I played really well and won the competition’s rookie-of-the-year award, but all the while I was still partying and having fun. That was the part I enjoyed the most.


It was around this time I got the first inkling that I was making a big mistake with my life. I was sitting in a pub in Colorado, drinking beer and watching the Matildas play on TV. I thought, ‘What the hell am I doing? I’m such a low-life right now, drinking in a pub watching what I let slip away’.


It didn’t immediately spark me back into action. That moment was still a fair way off. I still had to hit rock bottom first. But I guess it was a sign.





I came back for the W-League with Sydney FC in the second half of 2014 and had the worst season ever.


It was supposed to be my time to shine as a young player coming through, but I felt the pressure of the spotlight on me after I’d done so well in the US and didn’t live up to my potential. I think I played the first two games and then sat on the bench for the rest of the season.


That was rock bottom. I was like, ‘I’ve got to leave’.


After the season had ended, my partner and I decided to go backpacking for a couple of months. We went through the Philippines, Thailand, Greece, Croatia, Malta and finally Italy. Two days before coming home we were on the Amalfi Coast and I thought, ‘Maybe I should go for a run’.


I’d literally done no exercise while we’d been away and that just wasn’t me. I’d never not trained. I’d always been slim and fit. I ran about 500 metres and I felt like I was dying.


I went right off the rails. All I cared about was having a good time. I thought it was what every normal teenager did. I walked away from top flight football, just like I had from my family.


I got home and I’d put on at least six kilograms. I still only weighed in the low 60s, but to me I was fat. I look back at the photos from the trip and think, ‘I was huge’.


I hadn’t been eating right because we didn’t have much money, so it was a lot of fast and fatty food. I’d partied the whole time we were backpacking. It was a very unhealthy lifestyle. Again, I thought, ‘What am I doing with my life?’ But it was still all just thoughts, not actions.


The catalyst for change came when my partner and I broke up. I was shattered that we’d gone our separate ways, but being on my own again meant my coaches came into play more.


I was 20 and I hadn’t played good football for a couple of years. Not at the level that really tests me. I signed with Newcastle Jets for the 2015-16 season, but I was low on bargaining power and my contract was worth peanuts. I had to find money to pay the rent, so I was cleaning houses.


Halfway through the season it really started to dawn on me that I needed to give it a mighty crack if I was going to make it as a footballer.

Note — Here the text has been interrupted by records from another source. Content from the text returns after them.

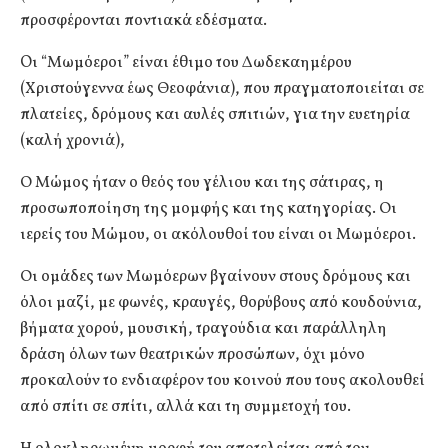
προσφέρονται ποντιακά εδέσματα.
Oι “Μωμόεροι” είναι έθιμο του Δωδεκαημέρου
(Χριστούγεννα έως Θεοφάνια), που πραγματοποιείται σε
πλατείες, δρόμους και αυλές σπιτιών, για την ευετηρία
(καλή χρονιά),
Ο Μώμος ήταν ο θεός του γέλιου και της σάτιρας, η
προσωποποίηση της μομφής και της κατηγορίας. Οι
ιερείς του Μώμου, οι ακόλουθοί του είναι οι Μωμόεροι.
Οι ομάδες των Μωμόερων βγαίνουν στους δρόμους και
όλοι μαζί, με φωνές, κραυγές, θορύβους από κουδούνια,
βήματα χορού, μουσική, τραγούδια και παράλληλη
δράση όλων των θεατρικών προσώπων, όχι μόνο
προκαλούν το ενδιαφέρον του κοινού που τους ακολουθεί
από σπίτι σε σπίτι, αλλά και τη συμμετοχή του.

The Jets coach, Craig Deans, sat me down and said, ‘You’ve got so much potential. You can get back in the national team, you need that, but you’ve got to work hard and believe in yourself’.



Craig was right. I didn’t have any faith in myself at that stage. What he said resonated with me. I started to listen to people like him, who knew what they were talking about, and I decided to seek professional help as well.

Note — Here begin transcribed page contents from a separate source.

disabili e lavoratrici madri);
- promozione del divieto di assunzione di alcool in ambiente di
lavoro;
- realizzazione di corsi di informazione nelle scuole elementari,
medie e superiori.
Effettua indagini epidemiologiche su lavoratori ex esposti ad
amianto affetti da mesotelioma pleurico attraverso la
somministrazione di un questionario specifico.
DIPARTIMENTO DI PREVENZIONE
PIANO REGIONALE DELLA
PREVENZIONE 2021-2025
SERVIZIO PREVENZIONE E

I had no one else in Newcastle and I felt extremely low, so I went and saw a psychologist. I only needed a couple of visits to set me straight. I realised it was OK to not be OK sometimes and that I wasn’t some broken-down wreck who needed to be salvaged. I just had to change my attitude.


I realised that all the stress I was putting myself through could go away if I just started believing in myself again. I was putting negative thoughts in my head. If I just put positive thoughts in and focused on getting the best out of every situation – even the bad ones – I could turn things around.

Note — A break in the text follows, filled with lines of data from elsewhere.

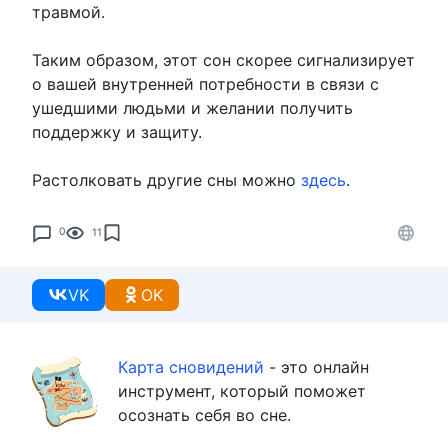
травмой.
Таким образом, этот сон скорее сигнализирует
о вашей внутренней потребности в связи с
ушедшими людьми и желании получить
поддержку и защиту.
Растолковать другие сны можно
здесь
.
0
11
VK
OK
Карта сновидений
- это онлайн
инструмент, который поможет
осознать себя во сне.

Pretty soon after that, one day it all just hit me. I thought, ‘I’m over all this shit. I need to move on and be better.’ And that was it. Done. It was like a switch had gone off in my head.


Craig had me doing a lot of extras at training and I lapped it up. It finally became clear to me that football was all I wanted to do. I wanted it bad again for the first time in a long time. I had a great rest of the season and then Alen Stajcic called me back into the national team for a trip to South Korea. I’ve been in the squad ever since.